Yüz binlerce köleye 130 yıl boyunca 900 km uzaklıkta yaklaşık 2 ton ağırlığında ki milyonlarca taşı getirerek kendilerine piramit yaptıran ve kendi zevkleri için her gün yüzlerce insanın o taşlar altında kalarak can verdiği Firavunlar ile soydaş olduklarını ve onların günümüzde ki temsilcileri olduklarını her fırsatta ispat etmektedir günümüz süfyanileri. Kendileri ve uşakları ile Firavunları geçen şatafatları için, hüküm sürdükleri coğrafyalarda her yıl binlerce insanın ölümüne sebep olan süfyaniler, kendileri bu işi yaparken bir de bu cinayetleri kader, takdir diyerek din(!) adına açıklamaya çalışarak kendilerini temize çıkarmaları bizlere bir kez daha Firavunların ölmediğini ve daha da güçlenerek ve daha da kinlenerek günümüz mazlumlarına diş bilediklerine şahit olmaktayız. Zira Firavun da yaptığı onca zulme rağmen halkı bu zulümden kurtarmak için gönderilen ve yaptığı zulümleri yüzüne haykıran Musa (a.s.) için halka şöyle demekteydi ve kendi zulümlerini din(!) ile örtmeye çalışmaktaydı: “Gerçekten ben Musa’nın sizin dininizi değiştirmesinden ve yeryüzünde fesat çıkarmasından korkuyorum” (Mü’min 26)

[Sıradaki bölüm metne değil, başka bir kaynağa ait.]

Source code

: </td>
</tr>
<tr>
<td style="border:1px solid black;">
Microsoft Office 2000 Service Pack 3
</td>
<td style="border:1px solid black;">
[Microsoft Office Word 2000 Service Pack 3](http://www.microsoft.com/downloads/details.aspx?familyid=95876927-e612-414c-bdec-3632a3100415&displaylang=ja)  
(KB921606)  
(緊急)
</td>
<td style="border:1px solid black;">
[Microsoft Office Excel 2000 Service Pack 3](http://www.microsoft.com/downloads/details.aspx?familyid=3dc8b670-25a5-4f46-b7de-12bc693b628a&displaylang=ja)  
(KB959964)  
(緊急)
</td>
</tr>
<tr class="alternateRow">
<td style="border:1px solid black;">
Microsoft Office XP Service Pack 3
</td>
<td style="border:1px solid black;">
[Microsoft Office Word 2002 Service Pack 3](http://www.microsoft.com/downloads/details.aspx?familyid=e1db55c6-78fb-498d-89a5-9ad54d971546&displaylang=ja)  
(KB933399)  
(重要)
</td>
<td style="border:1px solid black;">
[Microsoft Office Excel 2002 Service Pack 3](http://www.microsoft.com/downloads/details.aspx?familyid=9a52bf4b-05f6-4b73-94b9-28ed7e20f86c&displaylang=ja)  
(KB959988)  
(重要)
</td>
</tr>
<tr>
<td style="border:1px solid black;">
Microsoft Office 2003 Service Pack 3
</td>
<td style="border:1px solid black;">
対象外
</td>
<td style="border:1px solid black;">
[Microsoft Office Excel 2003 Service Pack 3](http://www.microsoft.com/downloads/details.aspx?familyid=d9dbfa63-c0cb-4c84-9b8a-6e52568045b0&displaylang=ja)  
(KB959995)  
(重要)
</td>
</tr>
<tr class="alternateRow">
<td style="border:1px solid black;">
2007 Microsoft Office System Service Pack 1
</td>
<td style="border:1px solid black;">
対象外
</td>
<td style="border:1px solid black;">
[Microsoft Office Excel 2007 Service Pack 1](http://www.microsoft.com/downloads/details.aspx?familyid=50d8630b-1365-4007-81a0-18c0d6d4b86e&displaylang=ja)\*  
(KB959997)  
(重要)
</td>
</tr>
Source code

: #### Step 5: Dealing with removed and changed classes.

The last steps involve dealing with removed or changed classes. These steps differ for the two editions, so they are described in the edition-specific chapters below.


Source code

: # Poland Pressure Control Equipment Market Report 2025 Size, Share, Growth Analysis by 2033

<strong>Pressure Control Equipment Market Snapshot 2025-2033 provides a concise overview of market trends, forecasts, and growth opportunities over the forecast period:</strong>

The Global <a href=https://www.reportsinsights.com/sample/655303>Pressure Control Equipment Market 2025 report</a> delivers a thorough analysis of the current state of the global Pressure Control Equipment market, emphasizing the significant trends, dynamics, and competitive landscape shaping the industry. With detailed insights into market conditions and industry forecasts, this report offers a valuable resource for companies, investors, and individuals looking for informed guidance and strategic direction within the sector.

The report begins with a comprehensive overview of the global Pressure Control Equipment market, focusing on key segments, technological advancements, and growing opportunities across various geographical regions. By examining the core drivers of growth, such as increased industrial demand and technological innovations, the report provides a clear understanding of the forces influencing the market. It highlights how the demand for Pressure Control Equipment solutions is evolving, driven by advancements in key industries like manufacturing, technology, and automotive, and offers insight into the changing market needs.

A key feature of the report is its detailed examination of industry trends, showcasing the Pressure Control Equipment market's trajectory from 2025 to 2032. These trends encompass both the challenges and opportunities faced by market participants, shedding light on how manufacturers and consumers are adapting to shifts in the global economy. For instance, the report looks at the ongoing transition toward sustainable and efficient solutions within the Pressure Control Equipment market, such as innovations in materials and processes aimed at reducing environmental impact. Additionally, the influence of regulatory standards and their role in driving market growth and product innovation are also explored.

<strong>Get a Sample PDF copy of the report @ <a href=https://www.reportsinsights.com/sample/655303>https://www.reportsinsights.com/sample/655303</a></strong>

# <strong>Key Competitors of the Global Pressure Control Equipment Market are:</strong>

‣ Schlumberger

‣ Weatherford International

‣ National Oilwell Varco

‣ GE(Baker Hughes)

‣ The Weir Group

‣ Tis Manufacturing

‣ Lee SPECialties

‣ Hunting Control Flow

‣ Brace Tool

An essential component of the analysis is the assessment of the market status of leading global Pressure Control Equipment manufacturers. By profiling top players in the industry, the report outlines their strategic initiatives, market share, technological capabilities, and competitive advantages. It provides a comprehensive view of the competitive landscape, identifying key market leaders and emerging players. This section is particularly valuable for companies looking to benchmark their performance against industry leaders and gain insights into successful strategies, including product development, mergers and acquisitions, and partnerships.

Evet, sonuç olarak zulmün halkın her kesimine uygulandığı ülkemizde insanları karın tokluğuna köle gibi çalıştıran, onları ölüme gönderen, bu ölümleri din(!) ile açıklayan, kendileri dışında ölen işçiler dâhil olmak üzere suçu herkese yükleyen, bu zulümlerin unutulması için tüm basın ve yayın organlarını seferber eden, halkı türlü yöntemlerle katleden, iş kazası adı ile iş cinayetleri işleyen bu süfyani sistemin yok olması sadece ahiretimiz için değil dünyamızın da abad olabilmesi hayatidir.

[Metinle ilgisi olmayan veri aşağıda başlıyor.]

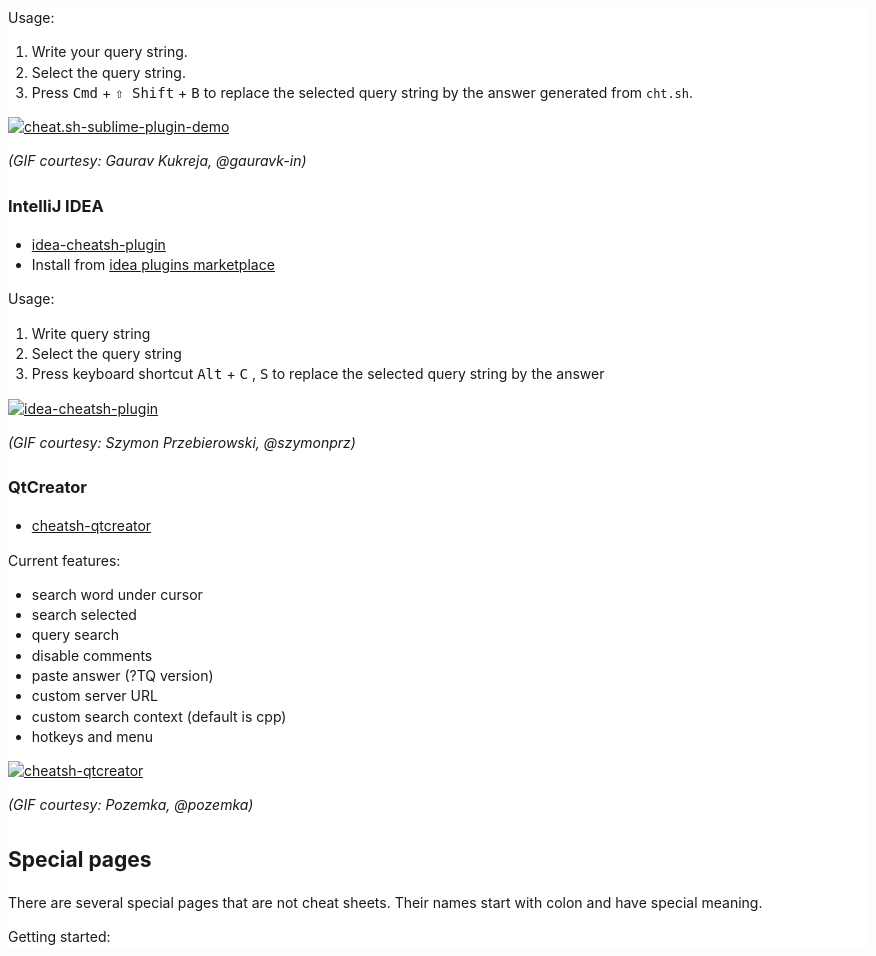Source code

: Usage:

1.  Write your query string.
2.  Select the query string.
3.  Press <kbd>Cmd</kbd> + <kbd>⇧ Shift</kbd> + <kbd>B</kbd> to replace the selected query string by the answer generated from `cht.sh`.

[![cheat.sh-sublime-plugin-demo](https://cheat.sh/files/demo-sublime.gif)](https://github.com/gauravk-in/cheat.sh-sublime-plugin)

*(GIF courtesy: Gaurav Kukreja, @gauravk-in)*

### IntelliJ IDEA 

* [idea-cheatsh-plugin](https://github.com/szymonprz/idea-cheatsh-plugin)
* Install from [idea plugins marketplace](https://plugins.jetbrains.com/plugin/11942-cheat-sh-code-snippets) 

Usage: 

1. Write query string
2. Select the query string
3. Press keyboard shortcut <kbd>Alt</kbd> + <kbd>C</kbd> , <kbd>S</kbd> to replace the selected query string by the answer

[![idea-cheatsh-plugin](https://cheat.sh/files/idea-demo.gif)](https://github.com/szymonprz/idea-cheatsh-plugin)

*(GIF courtesy: Szymon Przebierowski, @szymonprz)*

### QtCreator

* [cheatsh-qtcreator](https://github.com/pozemka/cheatsh-qtcreator)

Current features:

*    search word under cursor
*    search selected
*    query search
*    disable comments
*    paste answer (?TQ version)
*    custom server URL
*    custom search context (default is cpp)
*    hotkeys and menu

[![cheatsh-qtcreator](https://user-images.githubusercontent.com/1259724/73876361-ecce5d00-4867-11ea-9f75-c5b127a9739c.gif)](https://github.com/pozemka/cheatsh-qtcreator)

*(GIF courtesy: Pozemka, @pozemka)*

## Special pages

There are several special pages that are not cheat sheets.
Their names start with colon and have special meaning.


Getting started:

İlahi! Bizleri yapılan zulümleri eliyle ve diliyle yok etmeye çalışan, elinden bir şey gelmediği ortamlarda dahi kalbi ile buğz ederek zalimlerden beri olabilen ve senin dininin adalet güneşi ile tüm dünyayı aydınlatacağı günler için çaba harcayan ve son nefesine kadar bu uğurda mücadele edenlerden eyle. Amin.